Full Lecture Transcript (Cleaned)
The Question: Is Homeopathy Halal? — 37:42
Brother Shariful from Pakistan emails and asks whether homeopathy — or homeopathy, as both pronunciations exist — is halal or not.
This is a question that requires a little more detail. I know this is a rapid Q&A, but for this one I need to go a little beyond, even though I will not go into the full depth.
You see, dear brother, when you ask a sheikh something, you need to understand what is the role of the sheikh. Is this something an Islamic scholar should be talking about? There are two angles to look at this from. I will comment on both — but on one of the angles, I will be speaking as a regular human being, just like you. Not coming from an Islamic background, not from a scholarly paradigm. And the second response will be from the Islamic scholarly background.
Personal Opinion: Homeopathy Is Not Medically Effective — 38:45
When you ask whether homeopathy is something effective — something we should do — that answer is not something an Islamic scholar is necessarily trained to give. An Islamic scholar does not study the various types of medicines. There is Ayurvedic medicine, Western medicine, naturopathy, herbal medicine, ancient Greek (Unani) medicine — the Hakeem tradition in Pakistan — acupuncture, and many more. It is not the job of a religiously trained person to discuss the pros and cons of each.
So let me tell you my personal opinion first. As you know, your brother in Islam Yasir — as someone who has degrees in engineering, who has studied and reads — I personally believe that homeopathy is not an effective mechanism for curing any type of disease. This is my personal opinion, and I have the right to my opinion.
Not a single double-blind, peer-reviewed study in the entire world has demonstrated that homeopathy does anything more than produce a placebo effect. In fact, there is a complete absence of any sound statistical evidence that homeopathy works in any form, shape, or fashion.
The Origins and Science of Homeopathy — 40:20
The founder of this discipline — 250 years ago, a German by the name of Samuel Hahnemann — believed that diluting a very small amount of a chemical to an infinitesimally small amount will have a profound impact on the body. He believed in a theory of miasms — different types of fluids and interactions in the body. This is all outdated; it is something the ancient Greeks believed and it is not true biologically.

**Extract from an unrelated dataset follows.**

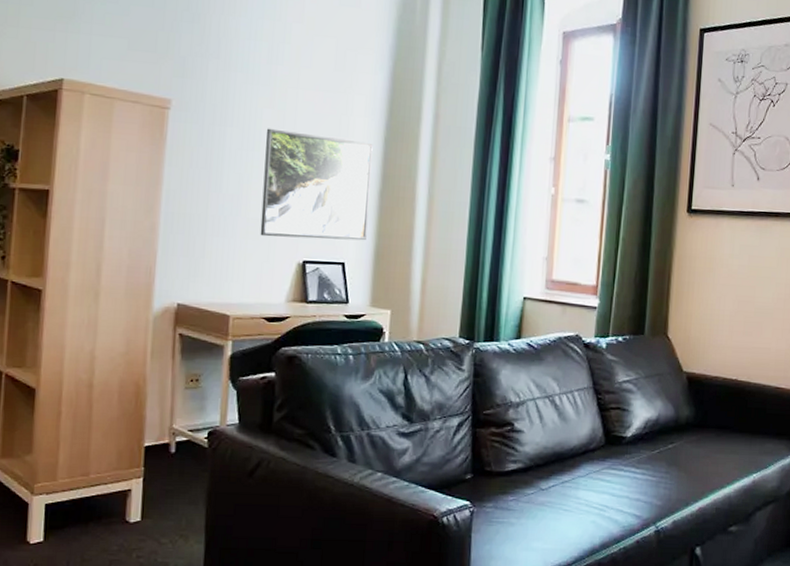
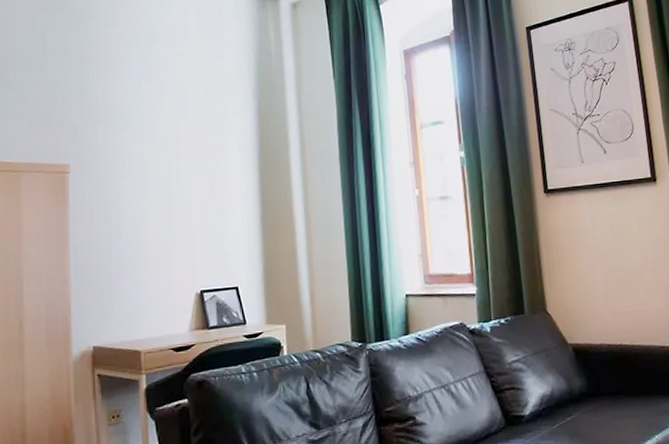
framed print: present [260,128,373,241] -> none [155,175,255,274]

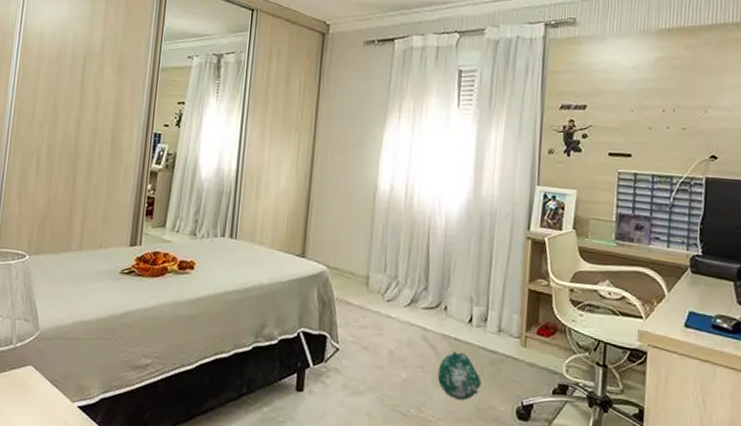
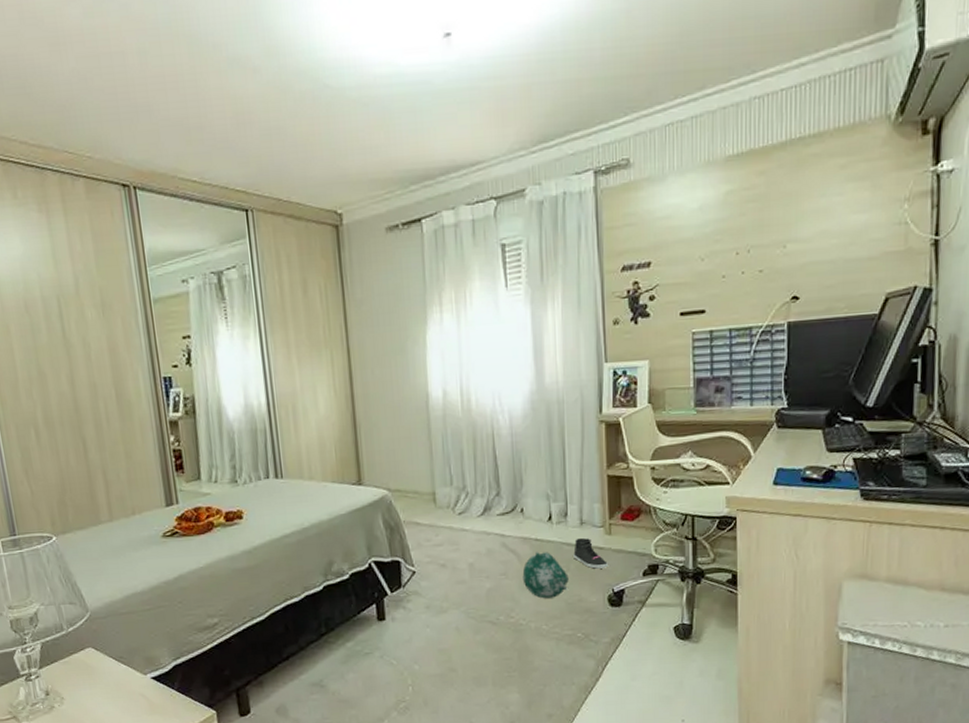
sneaker: none [488,344,521,379] -> present [573,537,609,569]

He believed that depending on the disease, if you were to give an astronomically small tincture of a certain chemical, it would impact the body in a positive manner. The reality is that there is no correlation between the tincture and the body, and secondly, the astronomically infinitesimal quantity is itself ludicrous.
To give an example: a 12c solution in homeopathy is the equivalent of taking a pinch of salt and dropping it into the Atlantic and Pacific Oceans combined. Imagine that level of dilution — you expect something at that concentration to have an impact on your body? As an engineer and chemistry major who understands compounds and molecules, this is ludicrous. It is simply not the case.
As I said, there is not a single actual medical document that proves the efficacy of homeopathy. However — all of this having been said — this is my personal opinion. You can throw it out the window, no problem. I know that members of my own family are irritated at my position and swear by homeopathy. And of course — this is a placebo effect. Whether they took it or not, if they think it works, it is good for them. Placebos also work, as we know.
The Islamic Ruling: Homeopathy Is Halal — 43:18
Now, from a shar'i perspective, from the Islamic ruling: any medication that is based on what the person believes to be physical science — cause and effect, not something supernatural — the default is that it is permissible, unless something haram is done within it.
So whether it is acupuncture, homeopathy, herbal medicine — if you think there is a cause and effect when you do this, then from an Islamic perspective, the default is that it is permissible.
However, if you are going to someone who is invoking spirits — you go to a shaman, a witch doctor, someone invoking the dead — now the issue would be that you cannot do that. You cannot go to supernatural causes or powers. That would now be something haram, if not a type of shirk.
On Alcohol in Homeopathic Remedies — 44:55
Perhaps you are also asking about homeopathy because there is an amount of alcohol used in it. If that is the reason — I have given a much longer lecture about alcohol being present in medicines. I have said that if the alcohol is not something intended in and of itself to be medicinal, but rather is there as a solvent or preservative, and if it is not enough to make you intoxicated — it is a very small amount — then insha'Allah it is permissible. This is the same ruling as cough syrup.
The two main conditions: (1) you are not taking alcohol for the sake of alcohol — the ethanol is there to preserve the active substance; and (2) the quantity you would consume in a normal time frame is not enough to make you intoxicated. In this case, it is overlooked and you are forgiven for this amount.
Therefore, technically speaking from a shar'i perspective — even though I personally believe it is ineffective — homeopathy is halal. And Allah knows best.